TRECHO DO TEXTO ->
═══
Sair do âmbito da frase e da pura técnica estrutural fez a lingüística mergulhar em várias áreas do
conhecimento e perceber que, além das palavras bonitas, do texto morfológico, sintático e semanticamente
perfeito, existe um sujeito até então descartado. A linguagem deixaria de ser entendida como origem,
ou como algo que encobre a verdade existente independente dela própria, mas sim
com o exterior a qualquer falante, o que define precisamente a posição do sujeito de
todo sujeito possível. Mas isso define o sujeito como posição, e não como uma coisa
em si mesma, como uma substância (HENRY, 1997, p. 29).
Os lingüistas mais ortodoxos (outros, nem tanto) tiveram que aceitar um prato nada digestivo (para
muitos): a existência de um sujeito, origem, destino e posição histórica e ideológica da linguagem, do dizer.
═══
DADOS ARMAZENADOS ->
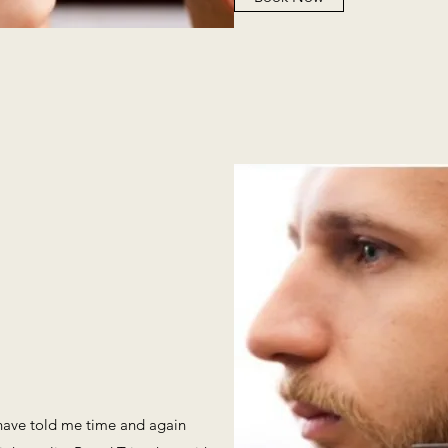
 have told me time and again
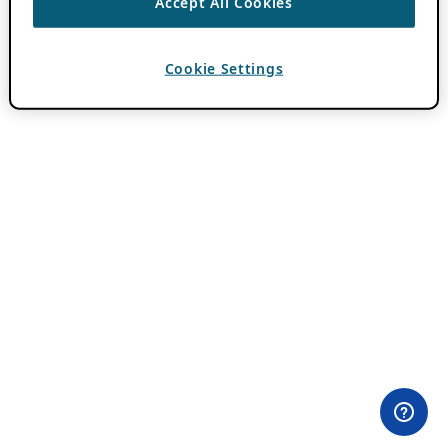
Accept All Cookies
Cookie Settings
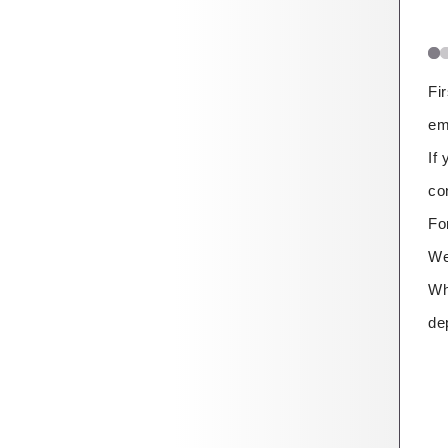
Fi
em
If
co
Fo
We
Wh
de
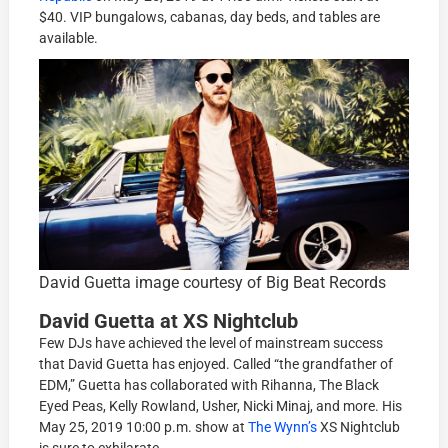
$40. VIP bungalows, cabanas, day beds, and tables are
available.
David Guetta image courtesy of Big Beat Records
David Guetta at XS Nightclub
Few DJs have achieved the level of mainstream success
that David Guetta has enjoyed. Called “the grandfather of
EDM,” Guetta has collaborated with Rihanna, The Black
Eyed Peas, Kelly Rowland, Usher, Nicki Minaj, and more. His
May 25, 2019 10:00 p.m. show at
The Wynn’s
XS Nightclub
is sure to exhilarate.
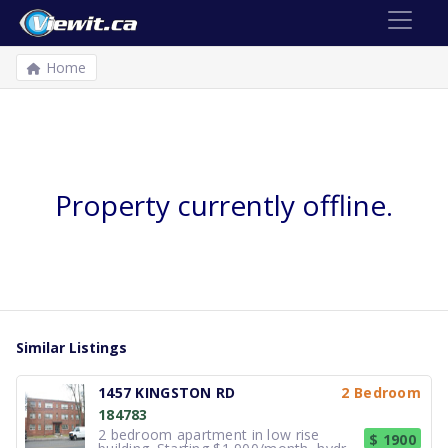
Home
Property currently offline.
Similar Listings
1457 KINGSTON RD
2 Bedroom
184783
2 bedroom apartment in low rise
$ 1900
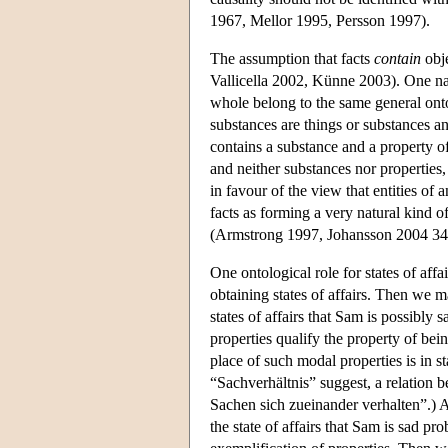
1967, Mellor 1995, Persson 1997).
The assumption that facts
contain
obje
Vallicella 2002, Künne 2003). One natu
whole belong to the same general onto
substances are things or substances an
contains a substance and a property of
and neither substances nor properties,
in favour of the view that entities of
facts as forming a very natural kind of
(Armstrong 1997, Johansson 2004 34
One ontological role for states of affa
obtaining states of affairs. Then we ma
states of affairs that Sam is possibly
properties qualify the property of be
place of such modal properties is in st
“Sachverhältnis” suggest, a relation b
Sachen sich zueinander verhalten”.) A
the state of affairs that Sam is sad pr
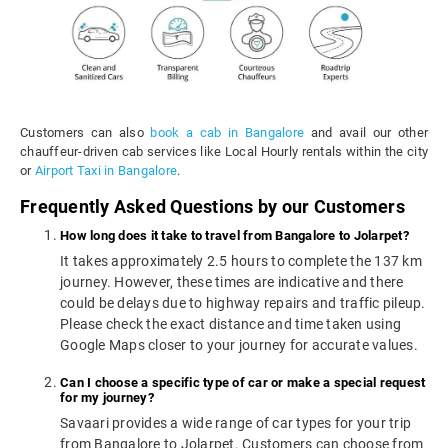
Customers can also
book a cab in Bangalore
and avail our other
chauffeur-driven cab services like Local Hourly rentals within the city
or
Airport Taxi in Bangalore
.
Frequently Asked Questions by our Customers
How long does it take to travel from Bangalore to Jolarpet?
It takes approximately 2.5 hours to complete the 137 km
journey. However, these times are indicative and there
could be delays due to highway repairs and traffic pileup.
Please check the exact distance and time taken using
Google Maps closer to your journey for accurate values.
Can I choose a specific type of car or make a special request
for my journey?
Savaari provides a wide range of car types for your trip
from Bangalore to Jolarpet. Customers can choose from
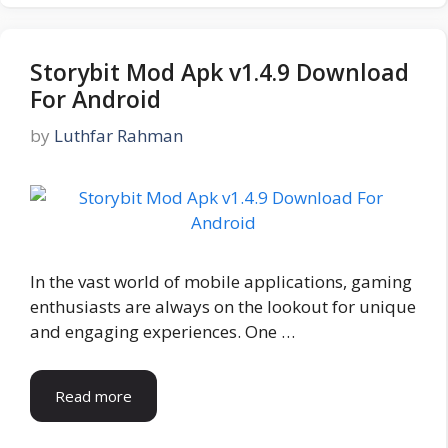
Storybit Mod Apk v1.4.9 Download
For Android
by
Luthfar Rahman
In the vast world of mobile applications, gaming
enthusiasts are always on the lookout for unique
and engaging experiences. One …
Read more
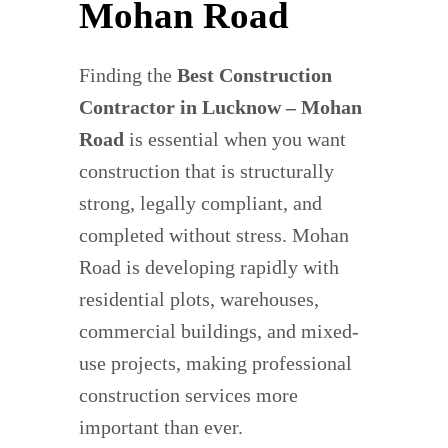
Mohan Road
Finding the
Best Construction
Contractor in Lucknow – Mohan
Road
is essential when you want
construction that is structurally
strong, legally compliant, and
completed without stress. Mohan
Road is developing rapidly with
residential plots, warehouses,
commercial buildings, and mixed-
use projects, making professional
construction services more
important than ever.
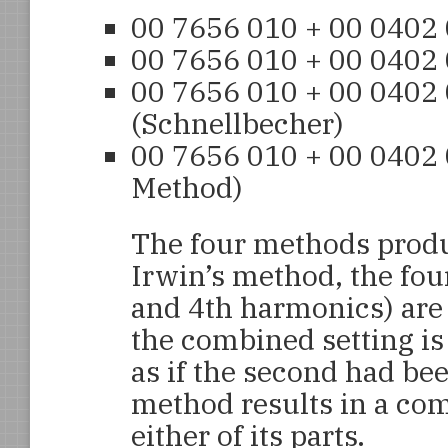
00 7656 010 + 00 0402
00 7656 010 + 00 0402
00 7656 010 + 00 0402
(Schnellbecher)
00 7656 010 + 00 0402
Method)
The four methods produc
Irwin’s method, the fou
and 4th harmonics) are
the combined setting is 
as if the second had be
method results in a com
either of its parts.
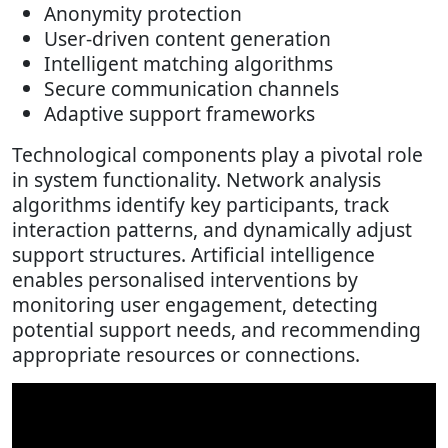
Anonymity protection
User-driven content generation
Intelligent matching algorithms
Secure communication channels
Adaptive support frameworks
Technological components play a pivotal role
in system functionality. Network analysis
algorithms identify key participants, track
interaction patterns, and dynamically adjust
support structures. Artificial intelligence
enables personalised interventions by
monitoring user engagement, detecting
potential support needs, and recommending
appropriate resources or connections.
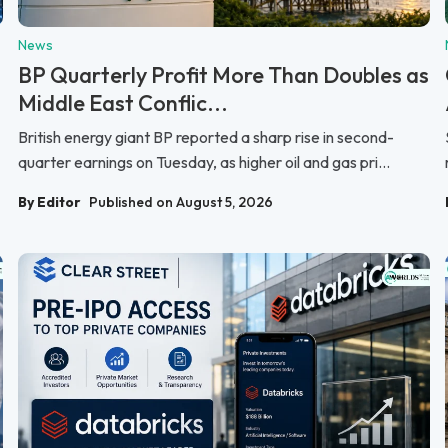
News
BP Quarterly Profit More Than Doubles as
Middle East Conflic...
British energy giant BP reported a sharp rise in second-
quarter earnings on Tuesday, as higher oil and gas pri...
By Editor
Published on August 5, 2026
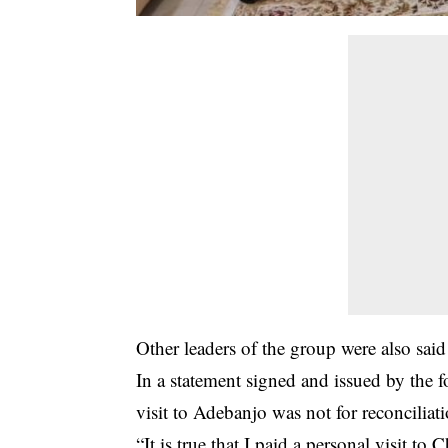
Other leaders of the group were also said
In a statement signed and issued by the 
visit to Adebanjo was not for reconciliat
“It is true that I pai­d a personal visit t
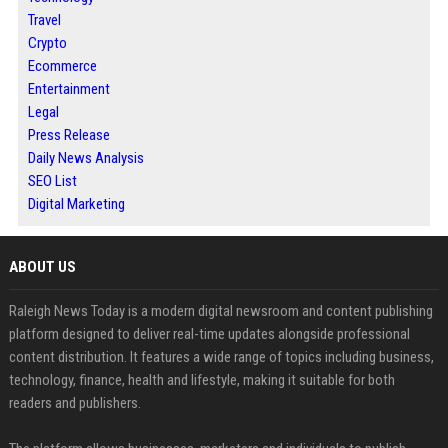
Travel
Crypto
Ecommerce
Entertainment
Legal
Press Release
Daily News Analysis
SEO List
Digital Marketing
ABOUT US
Raleigh News Today is a modern digital newsroom and content publishing
platform designed to deliver real-time updates alongside professional
content distribution. It features a wide range of topics including business,
technology, finance, health and lifestyle, making it suitable for both
readers and publishers.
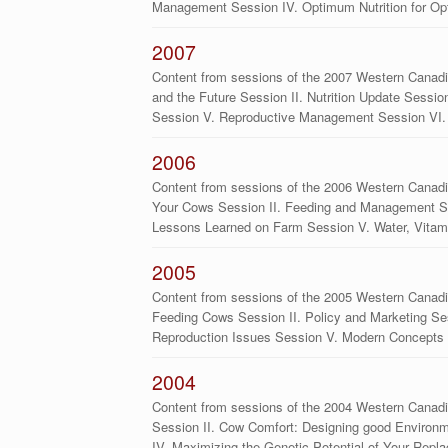
Management Session IV. Optimum Nutrition for Op
2007
Content from sessions of the 2007 Western Canadi
and the Future Session II. Nutrition Update Sessio
Session V. Reproductive Management Session VI
2006
Content from sessions of the 2006 Western Canadia
Your Cows Session II. Feeding and Management Ses
Lessons Learned on Farm Session V. Water, Vita
2005
Content from sessions of the 2005 Western Canadi
Feeding Cows Session II. Policy and Marketing Ses
Reproduction Issues Session V. Modern Concepts 
2004
Content from sessions of the 2004 Western Canadi
Session II. Cow Comfort: Designing good Environm
IV. Maximizing the Genetic Potential of Your Rep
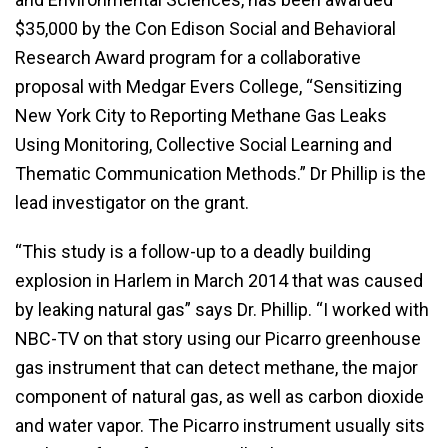
$35,000 by the Con Edison Social and Behavioral
Research Award program for a collaborative
proposal with Medgar Evers College, “Sensitizing
New York City to Reporting Methane Gas Leaks
Using Monitoring, Collective Social Learning and
Thematic Communication Methods.” Dr Phillip is the
lead investigator on the grant.
“This study is a follow-up to a deadly building
explosion in Harlem in March 2014 that was caused
by leaking natural gas” says Dr. Phillip. “I worked with
NBC-TV on that story using our Picarro greenhouse
gas instrument that can detect methane, the major
component of natural gas, as well as carbon dioxide
and water vapor. The Picarro instrument usually sits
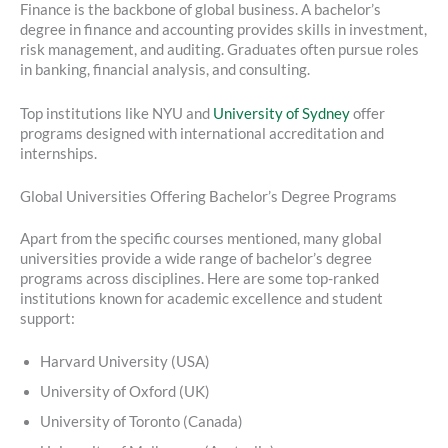
Finance is the backbone of global business. A bachelor’s
degree in finance and accounting provides skills in investment,
risk management, and auditing. Graduates often pursue roles
in banking, financial analysis, and consulting.
Top institutions like NYU and
University of Sydney
offer
programs designed with international accreditation and
internships.
Global Universities Offering Bachelor’s Degree Programs
Apart from the specific courses mentioned, many global
universities provide a wide range of bachelor’s degree
programs across disciplines. Here are some top-ranked
institutions known for academic excellence and student
support:
Harvard University (USA)
University of Oxford (UK)
University of Toronto (Canada)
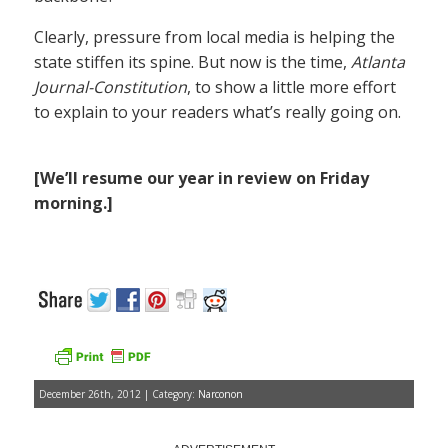
Clearly, pressure from local media is helping the
state stiffen its spine. But now is the time,
Atlanta
Journal-Constitution
, to show a little more effort
to explain to your readers what’s really going on.
[We’ll resume our year in review on Friday
morning.]
December 26th, 2012 | Category:
Narconon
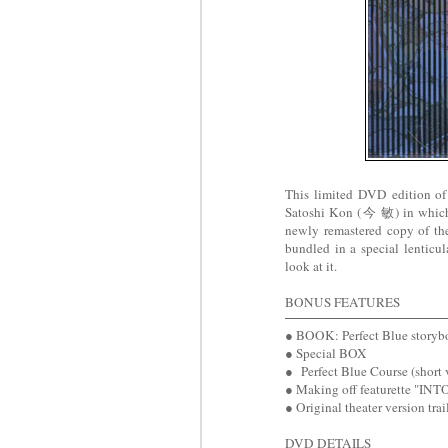
This limited DVD edition o
Satoshi Kon (今 敏) in which 
newly remastered copy of the
bundled in a special lenticu
look at it.
BONUS FEATURES
● BOOK: Perfect Blue storyb
● Special BOX
● Perfect Blue Course (short 
● Making off featurette "IN
● Original theater version trai
DVD DETAILS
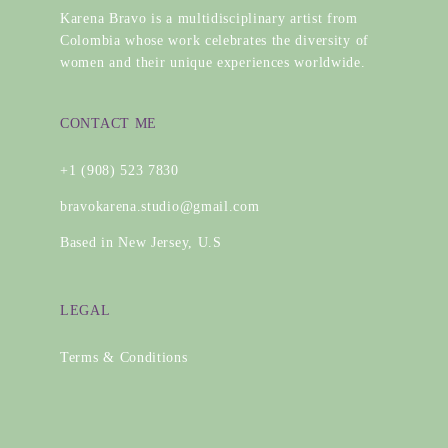
Karena Bravo is a multidisciplinary artist from
Colombia whose work celebrates the diversity of
women and their unique experiences worldwide.
CONTACT ME
+1 (908) 523 7830
bravokarena.studio@gmail.com
Based in New Jersey, U.S
LEGAL
Terms & Conditions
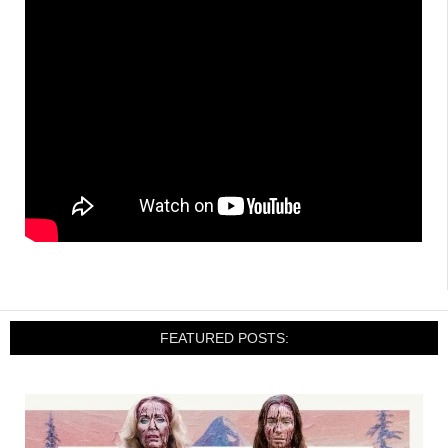
FEATURED POSTS:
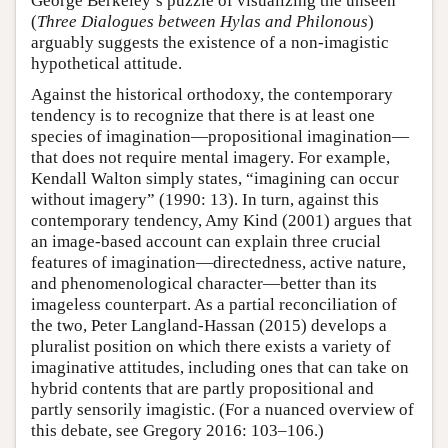
George Berkeley’s puzzle of visualizing the unseen
(
Three Dialogues between Hylas and Philonous
)
arguably suggests the existence of a non-imagistic
hypothetical attitude.
Against the historical orthodoxy, the contemporary
tendency is to recognize that there is at least one
species of imagination—propositional imagination—
that does not require mental imagery. For example,
Kendall Walton simply states, “imagining can occur
without imagery” (1990: 13). In turn, against this
contemporary tendency, Amy Kind (2001) argues that
an image-based account can explain three crucial
features of imagination—directedness, active nature,
and phenomenological character—better than its
imageless counterpart. As a partial reconciliation of
the two, Peter Langland-Hassan (2015) develops a
pluralist position on which there exists a variety of
imaginative attitudes, including ones that can take on
hybrid contents that are partly propositional and
partly sensorily imagistic. (For a nuanced overview of
this debate, see Gregory 2016: 103–106.)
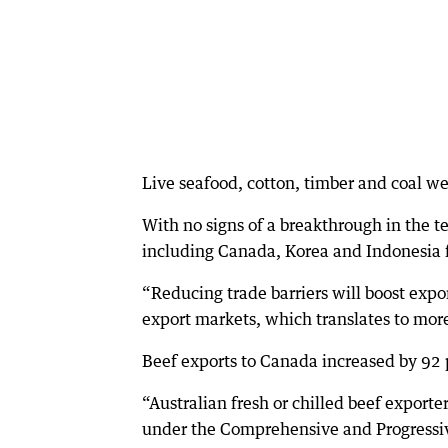
Live seafood, cotton, timber and coal wer
With no signs of a breakthrough in the t
including Canada, Korea and Indonesia 
“Reducing trade barriers will boost expo
export markets, which translates to mor
Beef exports to Canada increased by 92 
“Australian fresh or chilled beef exporter
under the Comprehensive and Progressiv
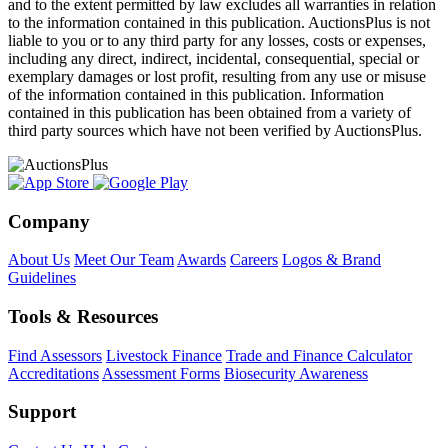
and to the extent permitted by law excludes all warranties in relation
to the information contained in this publication. AuctionsPlus is not
liable to you or to any third party for any losses, costs or expenses,
including any direct, indirect, incidental, consequential, special or
exemplary damages or lost profit, resulting from any use or misuse
of the information contained in this publication. Information
contained in this publication has been obtained from a variety of
third party sources which have not been verified by AuctionsPlus.
Company
About Us
Meet Our Team
Awards
Careers
Logos & Brand
Guidelines
Tools & Resources
Find Assessors
Livestock Finance
Trade and Finance Calculator
Accreditations
Assessment Forms
Biosecurity Awareness
Support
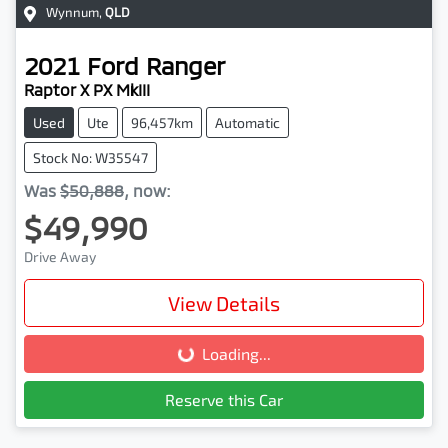
Wynnum
,
QLD
2021
Ford
Ranger
Raptor X PX MkIII
Used
Ute
96,457km
Automatic
Stock No: W35547
Was
$50,888
,
now
:
$49,990
Drive Away
View Details
Loading...
Loading...
Reserve this Car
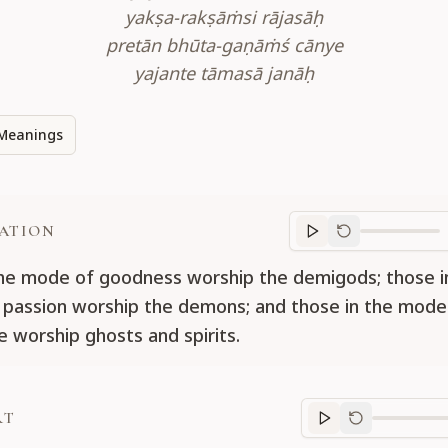
yakṣa-rakṣāṁsi rājasāḥ
pretān bhūta-gaṇāṁś cānye
yajante tāmasā janāḥ
Meanings
ATION
Translation
progr
he mode of goodness worship the demigods; those i
passion worship the demons; and those in the mode
e worship ghosts and spirits.
RT
Purport
progre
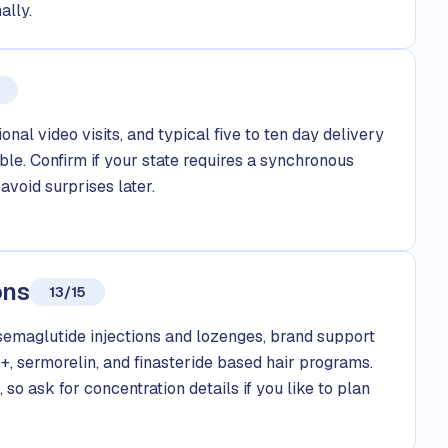
ally.
onal video visits, and typical five to ten day delivery
le. Confirm if your state requires a synchronous
avoid surprises later.
ons
13/15
emaglutide injections and lozenges, brand support
, sermorelin, and finasteride based hair programs.
 so ask for concentration details if you like to plan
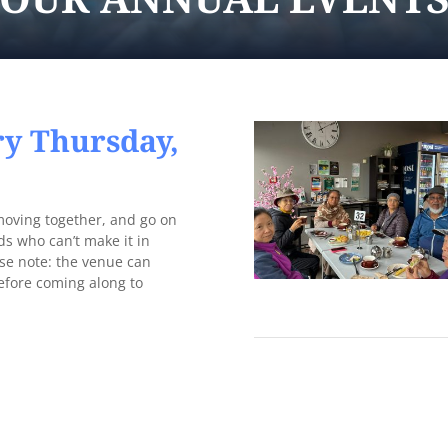
ry Thursday,
moving together, and go on
ds who can’t make it in
se note: the venue can
before coming along to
═══
REQUISITOS DA TAREFA ->
a) No trecho sobre a lingüística e o sujeito, o que os lingüistas mais ortodoxos tiveram que aceitar?
b) Prossiga com o trecho sobre a lingüística e o sujeito a partir da última frase apresentada.
Os registros não são necessários para esta atividade.

RESPOSTAS DO EXERCÍCIO ->
a) A existência de um sujeito, origem, destino e posição histórica e ideológica da linguagem, do dizer.

b)
A questão é que, quando o estruturalismo estava sendo elaborado, estudiosos de vários campos das
ciências traçavam outro caminho, tentavam descobrir a identidade de instrumento de análise das ciências
humanas, por vezes, esquecido. Para Lacan, esse sujeito era desejante, que se pensava autônomo e senhor
do dizer, inconsciente estruturado como uma linguagem -“condição do inconsciente, aquele que introduz
para todo ser falante a discordância com a sua própria realidade” (Henry, 1997, p. 34); Foucault concebia
um sujeito enunciador, que ocupa posições, um sujeito do discurso, afetado diretamente pela linguagem,
pelas formações discursivas, pela ordem, mas agente da materialidade.
Já Althusser, na busca de renovar o marxismo e o materialismo dialético (Henry, 1997), retirou o
sujeito do eixo do signo e linguagem e o colocou no campo ideológico. O sujeito para ele é o da ideologia e
sem possibilidade de fugir dela. Temos a partir de então um sujeito assujeitado, interpelado pela ideologia e
pelo materialismo dialético.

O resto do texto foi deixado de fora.